The analyst highlighted the potential for GE Aerospace’s financial performance to improve further.
pointing to several factors that could contribute to this outcome. These include improved pricing, a better mix of widebody and widebody products, and increased demand for spare parts. However, the analyst also pointed to volatility in original equipment (OE) mix and growth in in-house workshop visits, which could pose challenges in cost absorption.
Despite these potential headwinds, the analyst remains optimistic about the company’s ability to significantly beat expectations.
describing the 15% EPS beat as “significant.” The bank also expects GE Aerospace to deliver better-than-expected free cash flow (FCF).
supported by strong commercial service agreement (CSA) collections during the summer flying season and improved inventory trends.
This optimism is also supported by expected increases in LEAP engine deliveries and spare parts shipments.
Deutsche Bank expects GE Aerospace to see upward revisions to both EBIT and FCF going forward, signaling confidence in the company’s financial trajectory.
Siemens Energy has agreed to a $104 million settlement with U.S. authorities over allegations that stolen trade secrets were used in bidding for gas turbine contracts. In Texas, the Public Utilities Commission has shortlisted 17 gas-fired power plant projects for potential financing from a $5.38 billion state fund. BofA Securities maintained a “buy” rating on GE Aerospace shares.

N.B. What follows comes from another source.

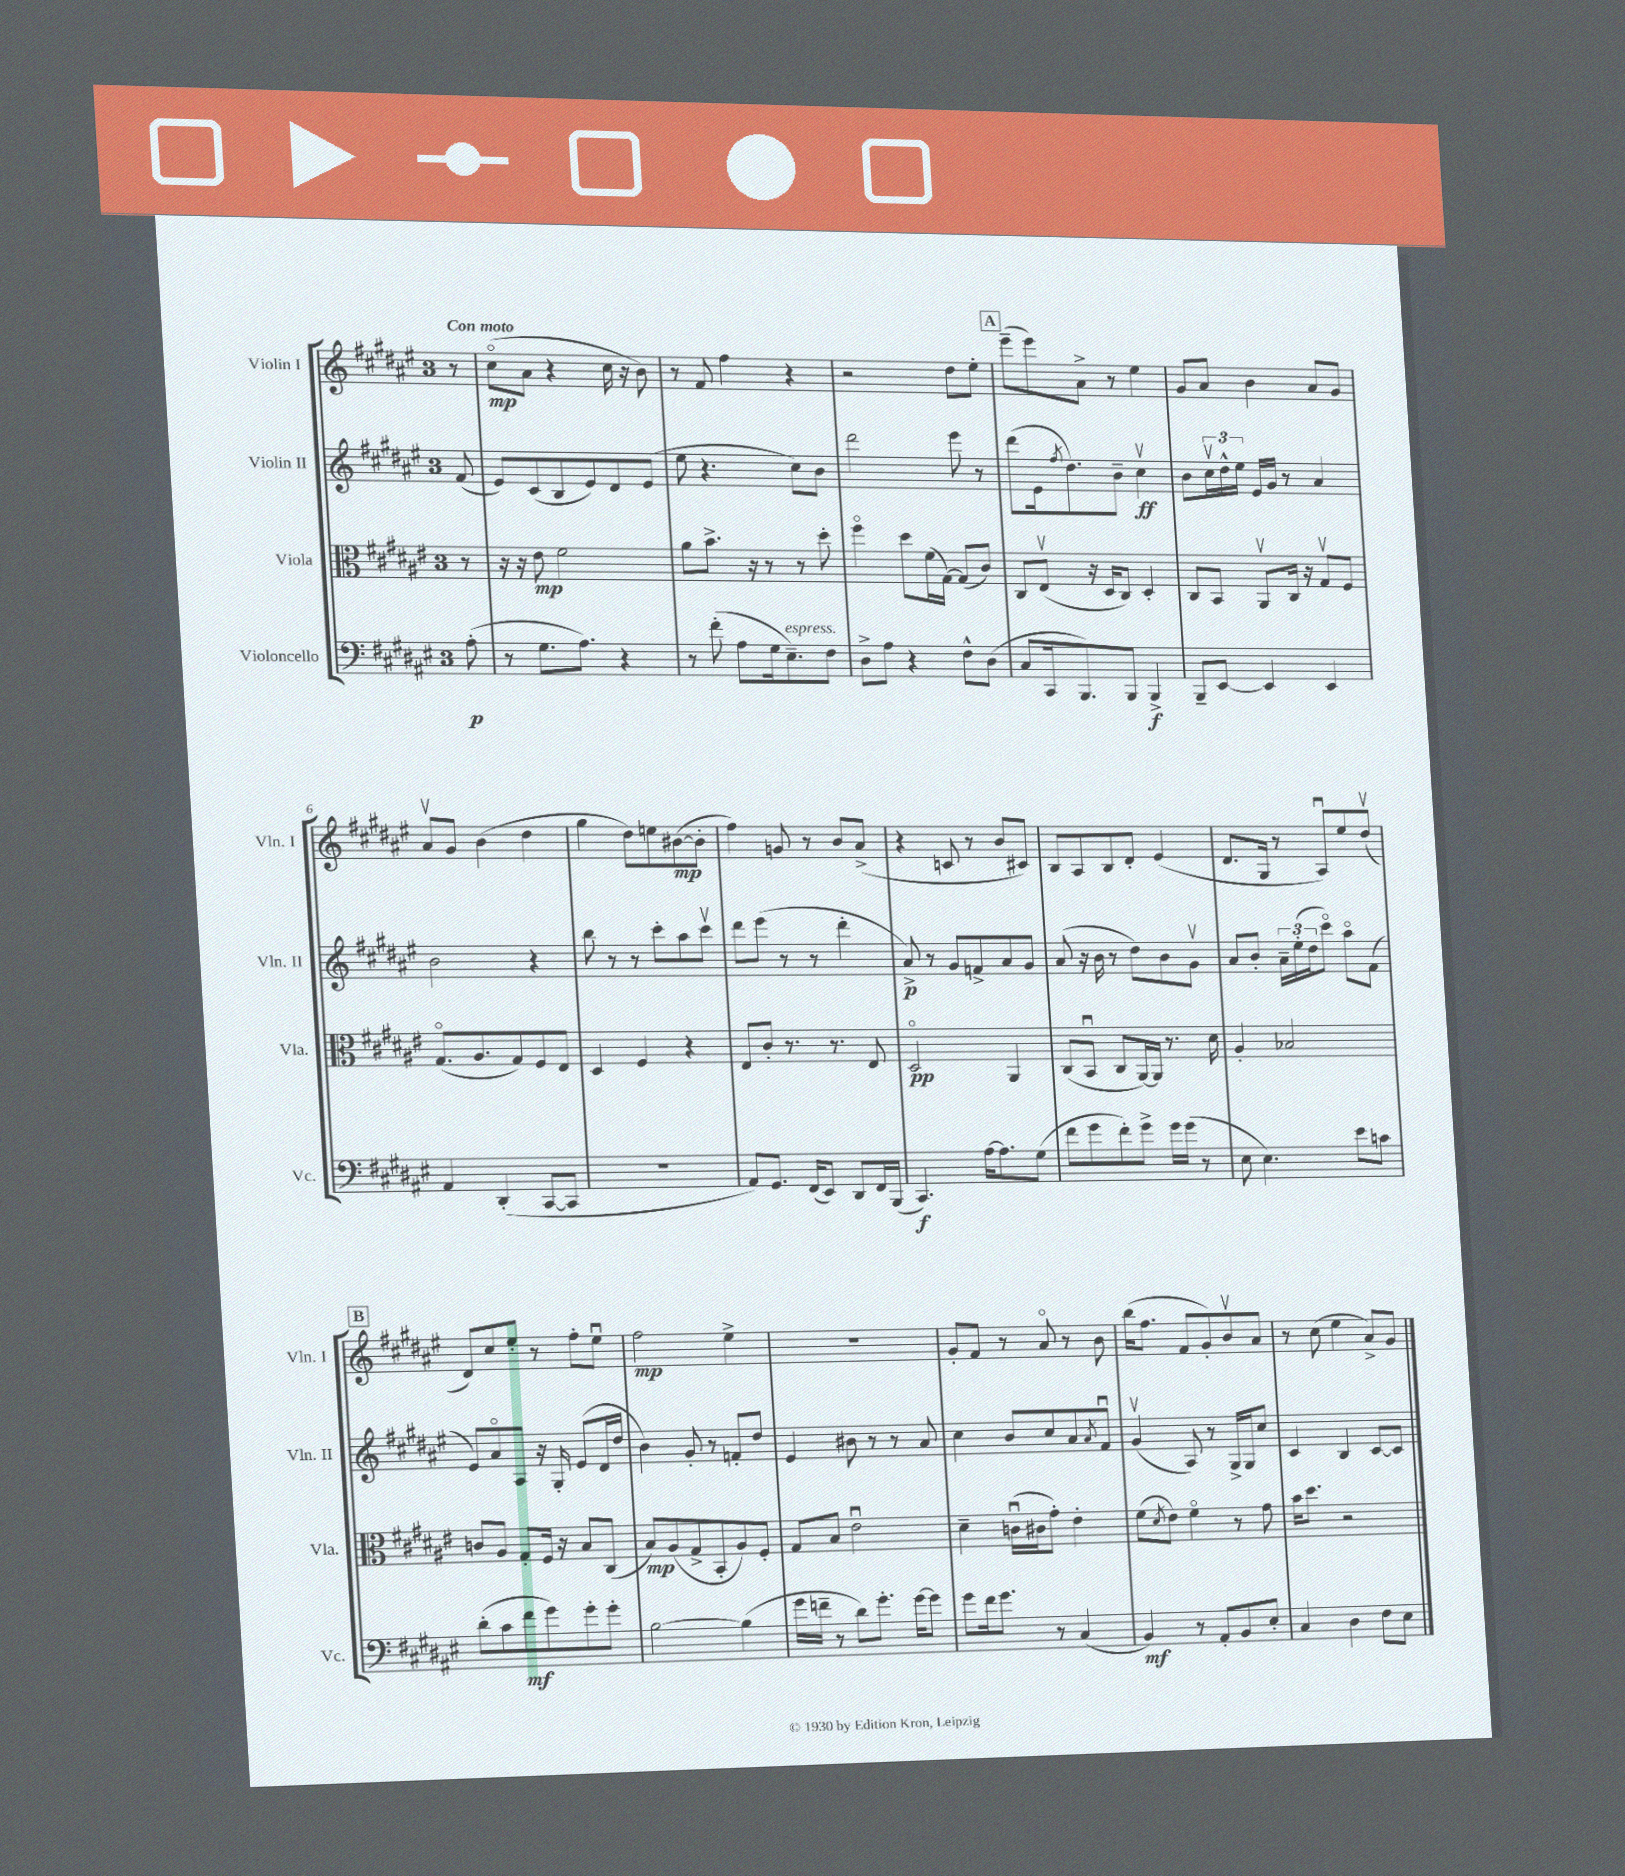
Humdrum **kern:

reaffirming its $180 price target, following a conference call to discuss the company’s latest financial results.
Poland has entered into a definitive $12 billion agreement with the United States to purchase 96 AH-64E Apache attack helicopters, with offsetting agreements signed with Boeing and General Electric to offset the economic impact of this large-scale military purchase.
As part of these latest developments, GE Aerospace reported strong second-quarter 2024 results, beating consensus estimates with revenues of $8.2 billion.
InvestingPro Insights
GE Aerospace’s strong market position and financial performance.
as highlighted by Deutsche Bank analysis, are supported by real-time data from InvestingPro. The company’s market cap stands at $204.03 billion, reflecting investor confidence in its growth potential. GE’s revenue growth of 16.96% over the past 12 months and 15.43% in Q4 2023 is in line with the analyst’s positive outlook on the company’s financial trajectory.
InvestingPro’s advice reinforces the positive sentiment. GE is described as a “prominent player in the aerospace and defense industry,” which confirms Deutsche Bank’s bullish stance. The company’s profitability over the past 12 months and its strong return over the past year (with an impressive total price return of 118.15%) underscore its strong financial performance.
In addition, GE has maintained dividend payments for 54 consecutive years, demonstrating long-term stability that may appeal to income-focused investors. The company’s current dividend yield is 0.6%, and its last ex-dividend date was September 26, 2024.
For readers interested in a more comprehensive analysis, InvestingPro offers 11 additional GE tips.
providing a deeper understanding of the company’s financial health and market position.